Sometimes I think it’s easy for us to forget that, not so long ago, Niagara-on-the-Lake was a quiet little town surrounded by farms and orchards. Vineyards were a rarity and grapes were associated with jam, not wine.

I was reminded of this fact recently when a life-long resident of the town stopped by our Centre Street project to have a chat and check on our progress. He had been a childhood acquaintance of Trudy Roberts, whose parents owned the house in the 1950s, and he recalled those days fondly. During our conversation, he mentioned Centre Street was then still a gravel road and, just across Mississagua Street, he remembered an old barn that had survived until well into the 1960s.

“The town was a pretty sleepy place,” he said. “Before the Shaw and the wineries, we were just a bit of a backwater.
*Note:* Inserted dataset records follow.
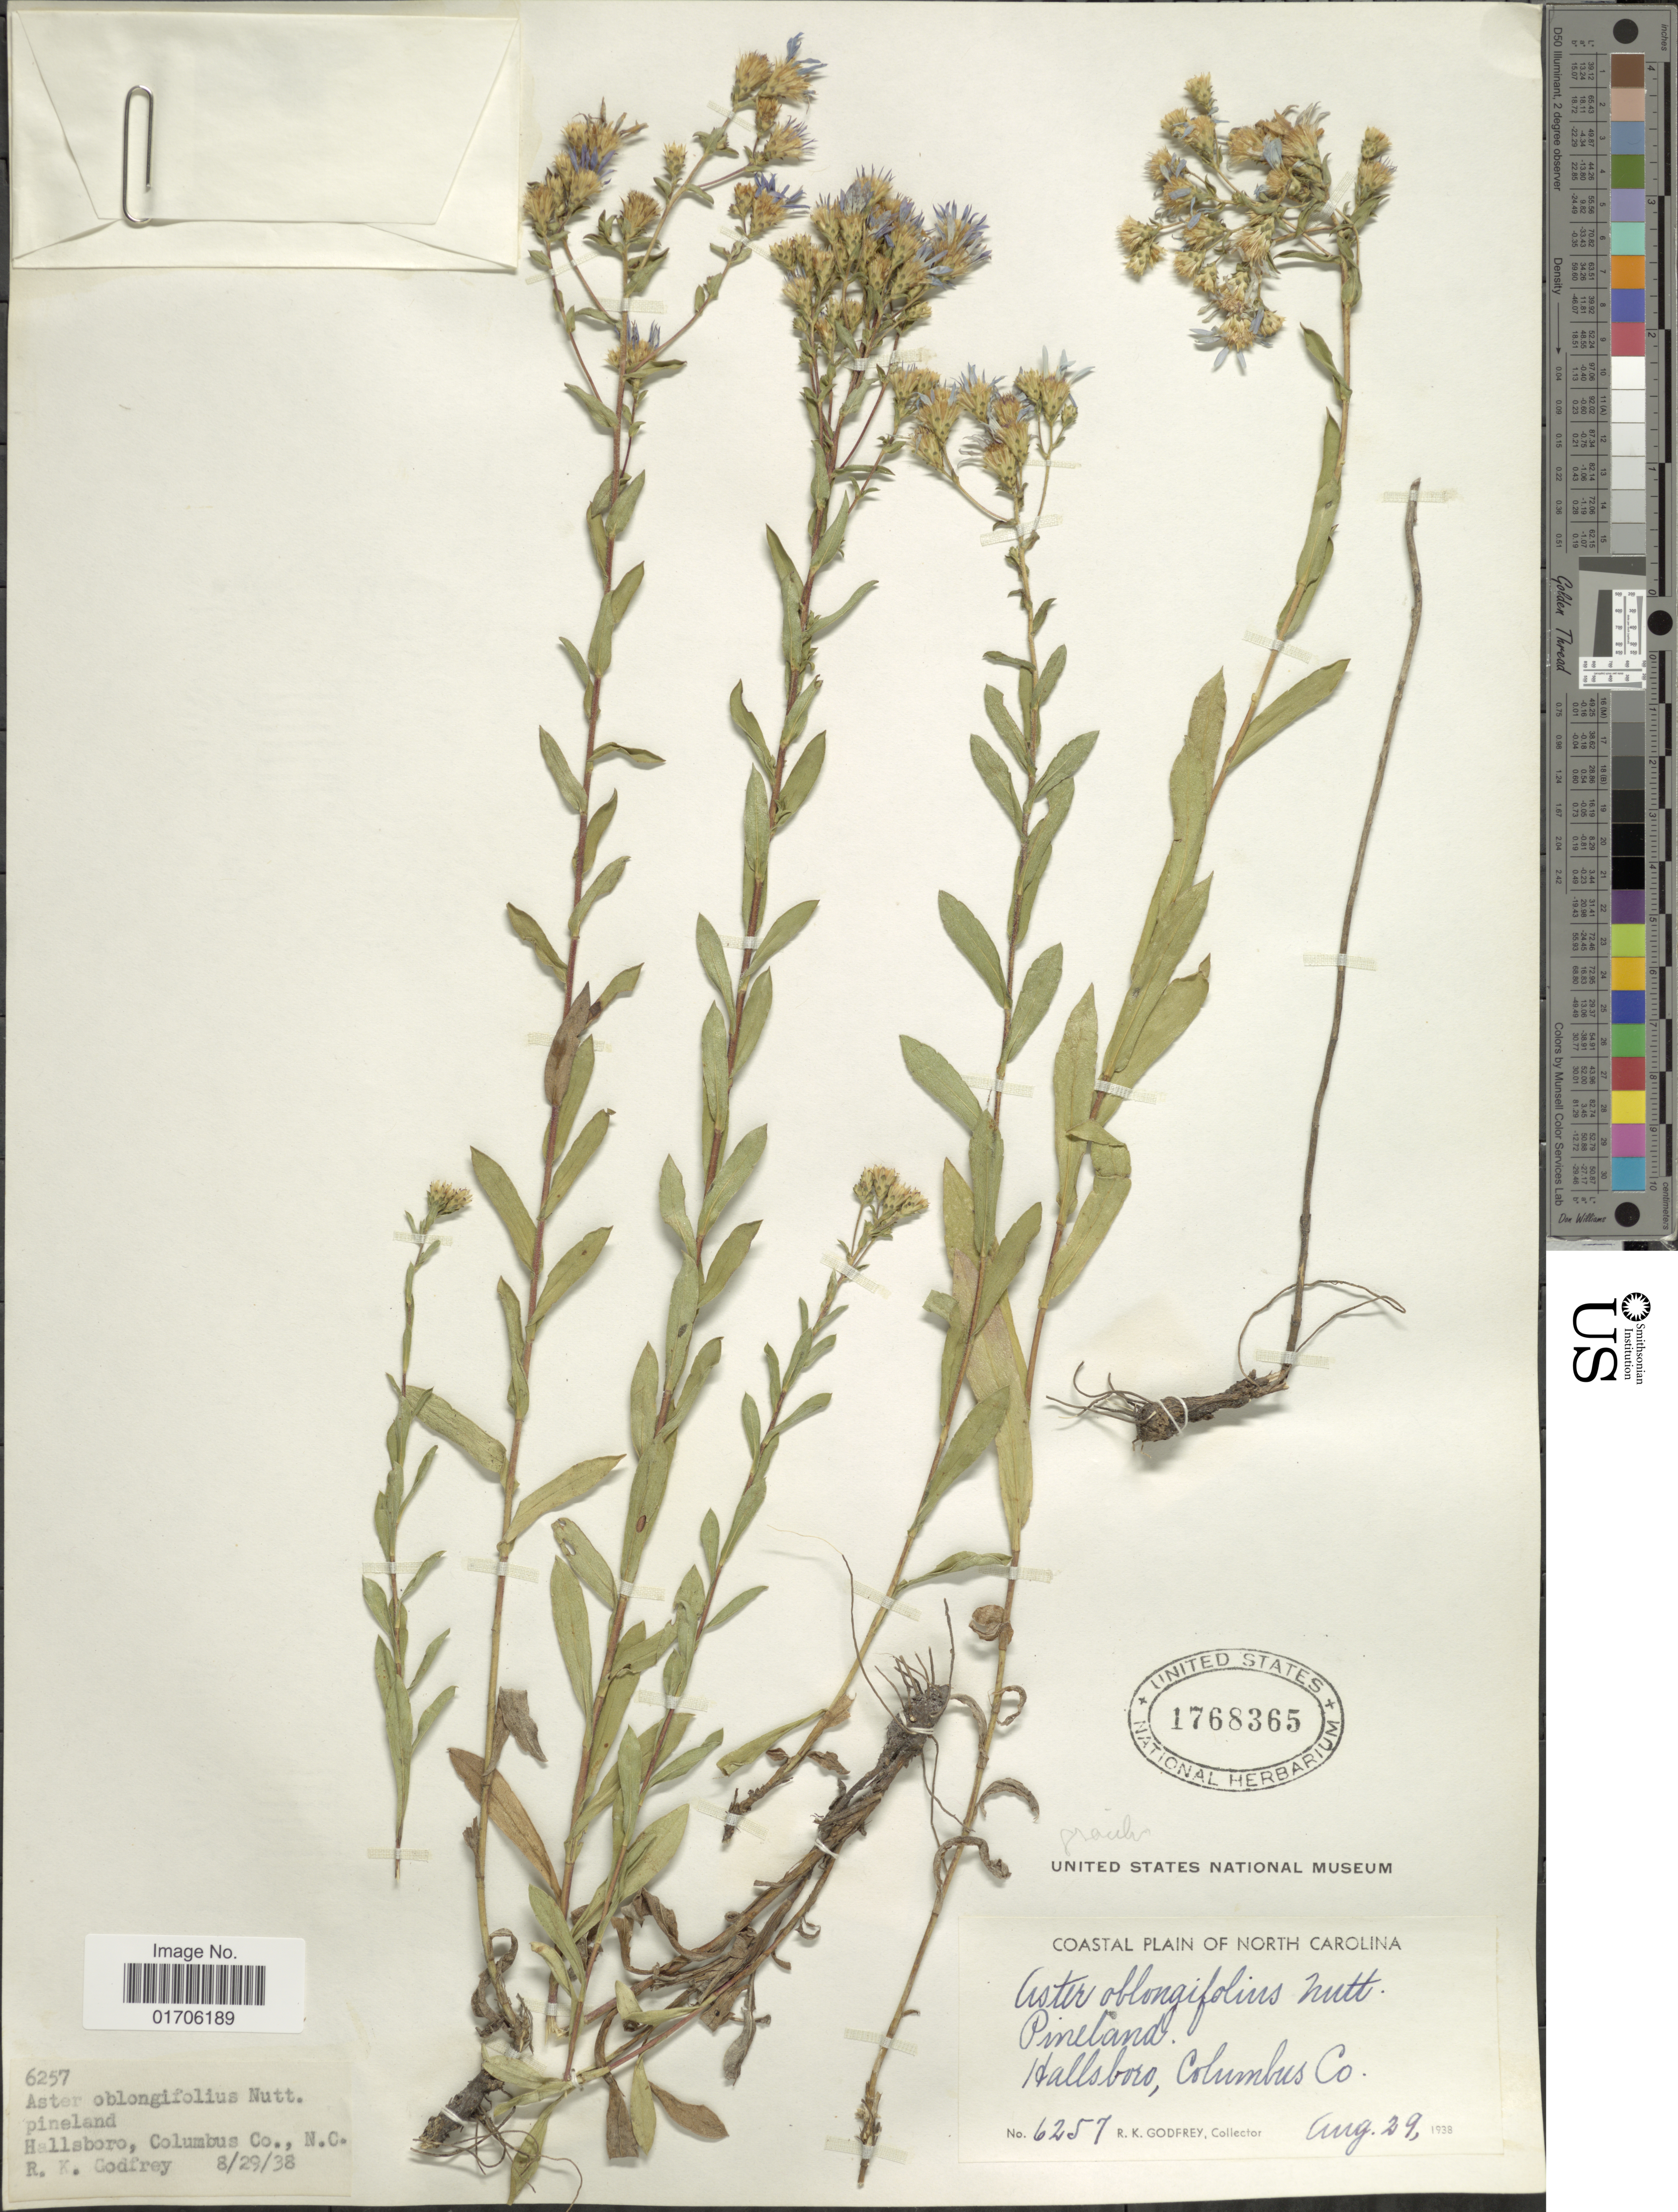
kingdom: Plantae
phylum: Tracheophyta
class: Magnoliopsida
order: Asterales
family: Asteraceae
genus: Eurybia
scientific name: Eurybia compacta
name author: G.L. Nesom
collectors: R. K. Godfrey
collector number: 6257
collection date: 1938-08-29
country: United States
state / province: North Carolina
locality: Coastal Plain of North Carolina. Pineland. Hallsboro, Columbus Co., N.C.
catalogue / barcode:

Oh, we had some Yankees that would come up during the summer, but most of the time you’d only see faces that you knew. It was a good place to grow up in.”

His comments turned my mind back to my first visit to Niagara-on-the-Lake in the early 1970s.

After retirement, my aunt and uncle had purchased an American Foursquare on Mary Street as their “forever” home and proceeded to restore and renovate it in a fashion that would encompass my aunt’s diminishing eyesight. While my uncle made significant contributions to both the Friends of Fort George and the Niagara-on-the-Lake Museum, my aunt (a gourmet chef) devoted her time supporting St. Mark’s Church and creating gastronomic experiences twinned to the early Niagara wines.    

I so clearly recall that first visit to Niagara-on-the-Lake.

It was like visiting a microcosm caught in time. All that Ontario had lost, in the drive to modernize the urban landscapes, had survived in this town. While there were a couple of small gaps from an architectural style perspective (Richardson Romanesque and Italianate), among Old Town, St. Davids, Queenston, Virgil and the lands between, Niagara-on-the-Lake represented a virtual treasure-trove of Canadian architectural history.

Fifty years later, we live in a threatened heritage landscape. Developers populate the town with bland, non-descript homes, significant architectural statements are compromised by questionable additions, Smart Centre-inspired commercial builds are popping up along Niagara Stone Road and historic farmhouses (and barns) are abandoned to lapse into disrepair.

I say again, it is passed time for clear, unequivocal architectural and heritage guidelines for the entire Town of Niagara-on-the-Lake.